Quelques mois plus tard, par l’entremise du seigneur de Rouffiac, il accepte de le rencontrer. En octobre 1537, le personnage, qui se fait appeler «le médecin», se trouve à Plassac. La belle aubaine ! Joachim arrive avec, dans sa besace, de la vaisselle d’argent rompu qui servira à l’expérience. L’homme fait ses «opérations» et c’est la déception : seul un alliage est obtenu. D’autres tentatives ont lieu, sans grande conviction. Sentant la supercherie, Joachim craint d’avoir été abusé : en châtiment, l’homme recevra des coups de bâton ! Quant au seigneur de Rouffiac, il lui conseille d‘avoir de meilleures fréquentations… vu les risques auxquels il s’expose.

Le son du cor !

• Bernard Palissy fasciné par les faux-monnayeurs

Bernard Palissy évoque ces criminels à plusieurs reprises et ne réussit pas à dissimuler la fascination presque malsaine qu’il éprouve pour leurs talents. Il y a une première raison : il est obsédé par un rêve, celui de s’enrichir. Il estime le mériter à cause de ses talents et de son labeur acharné, plus en tout cas que les notables saintais qui tirent leur opulence de leurs rentes et non de leur travail. Il y a une seconde raison : à leur manière, et comme lui, ce sont des chercheurs, des artistes, des hommes du feu. Il a aussi été le coreligionnaire et l’ami du prévôt des maréchaux Jean Grimaud. Tous deux ont partagé, avec le chanoine huguenot Christophe Arrouhet, les prisons malsaines de l’Ombrière à Bordeaux au début de 1563. Ils ont eu le temps d’évoquer longuement ces questions.

Il relate l’aventure d’un Béarnais, arrêté en Saintonge. On trouve sur lui 400 testons prêts à marquer. Quand ils sont mis à la coupelle, la fausseté est découverte.
Il nous renseigne aussi sur l’étendue du mal.
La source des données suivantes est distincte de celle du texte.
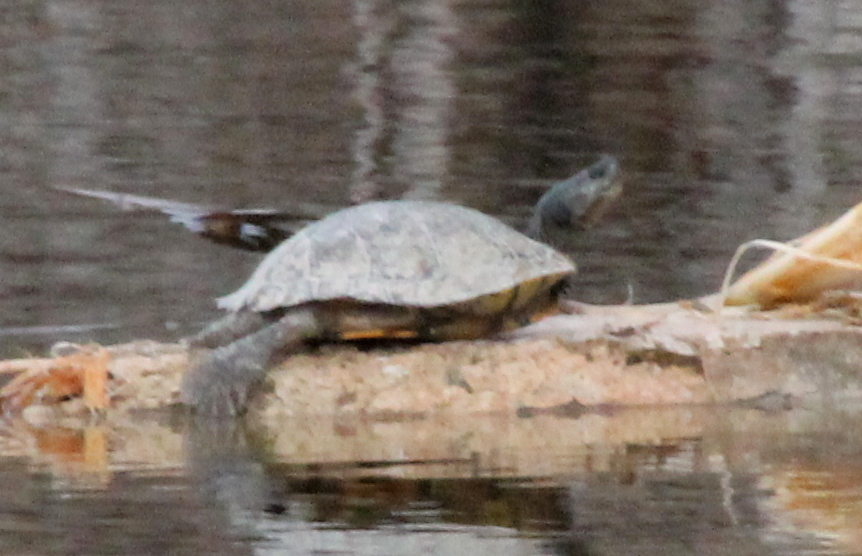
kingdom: Animalia
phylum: Chordata
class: Testudines
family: Emydidae
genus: Trachemys
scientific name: Trachemys scripta
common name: Slider
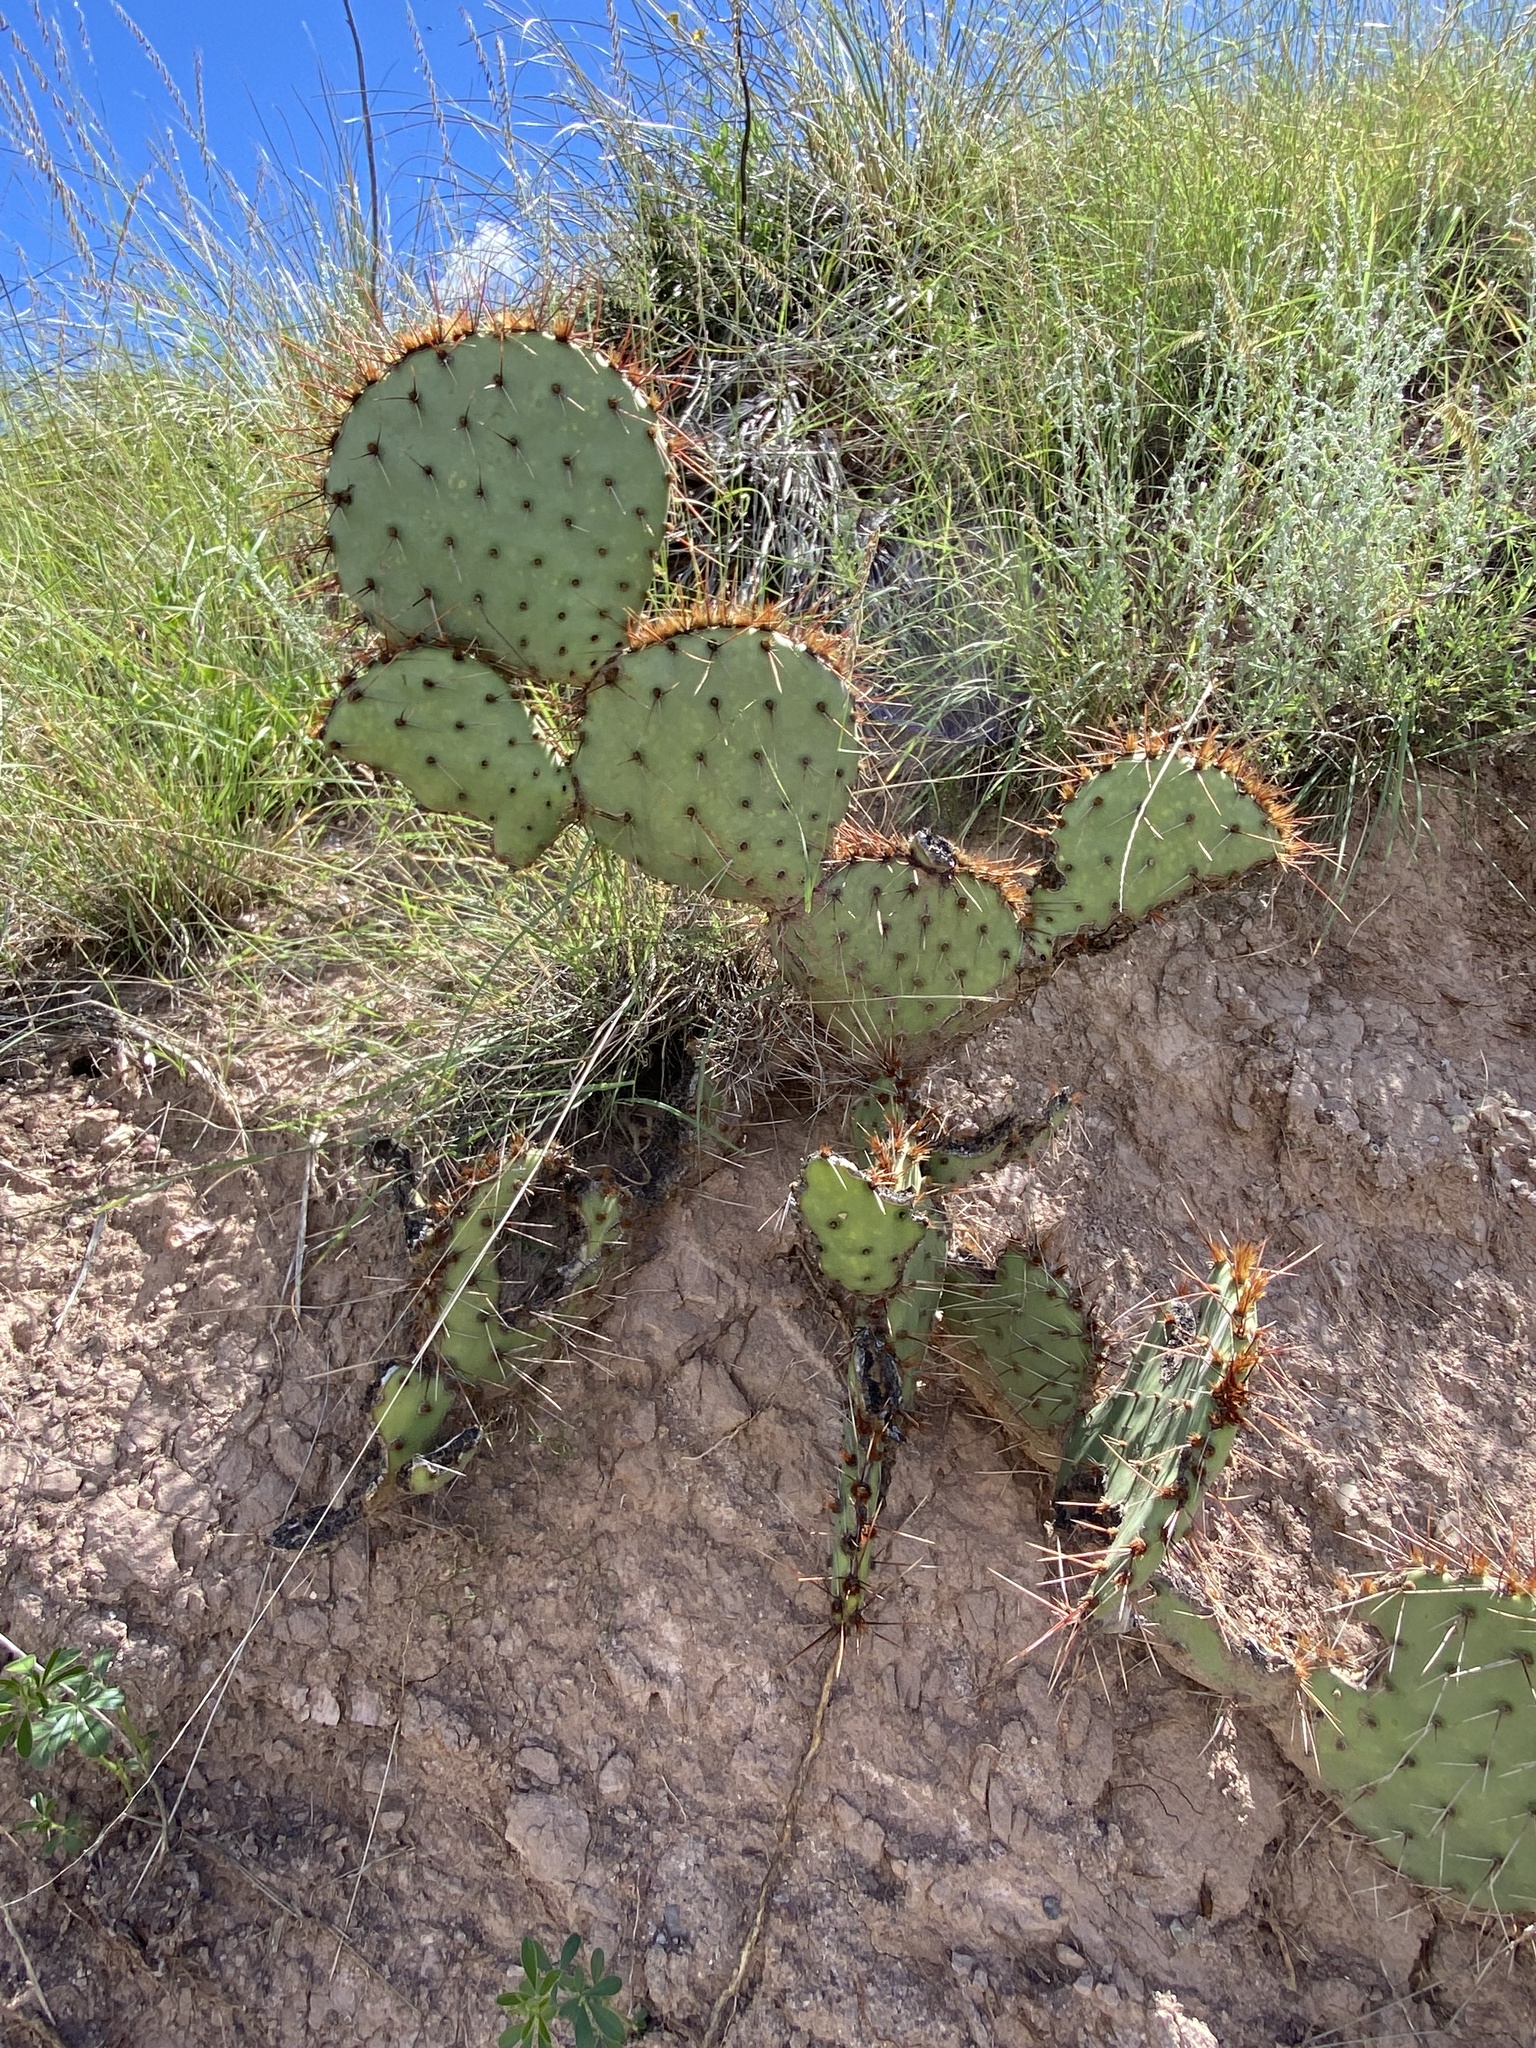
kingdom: Plantae
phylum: Tracheophyta
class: Magnoliopsida
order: Caryophyllales
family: Cactaceae
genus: Opuntia
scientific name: Opuntia engelmannii
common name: Cactus-apple
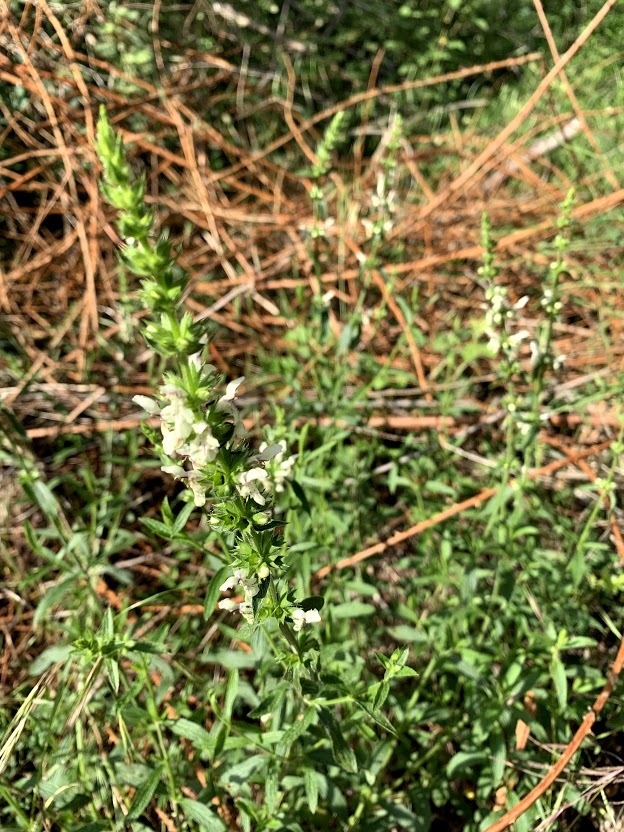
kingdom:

Jean Grimaud a fait le procès d’un faux-monnayeur. Celui-ci lui aurait dénoncé 160 autres personnes qui s’adonnaient à cette activité structurée et florissante, en toute impunité.
Pourquoi n’ont-elles pas été arrêtées ? Parmi elles, se trouvaient plusieurs juges et magistrats tant du Bordelais, du Périgord que du Limousin…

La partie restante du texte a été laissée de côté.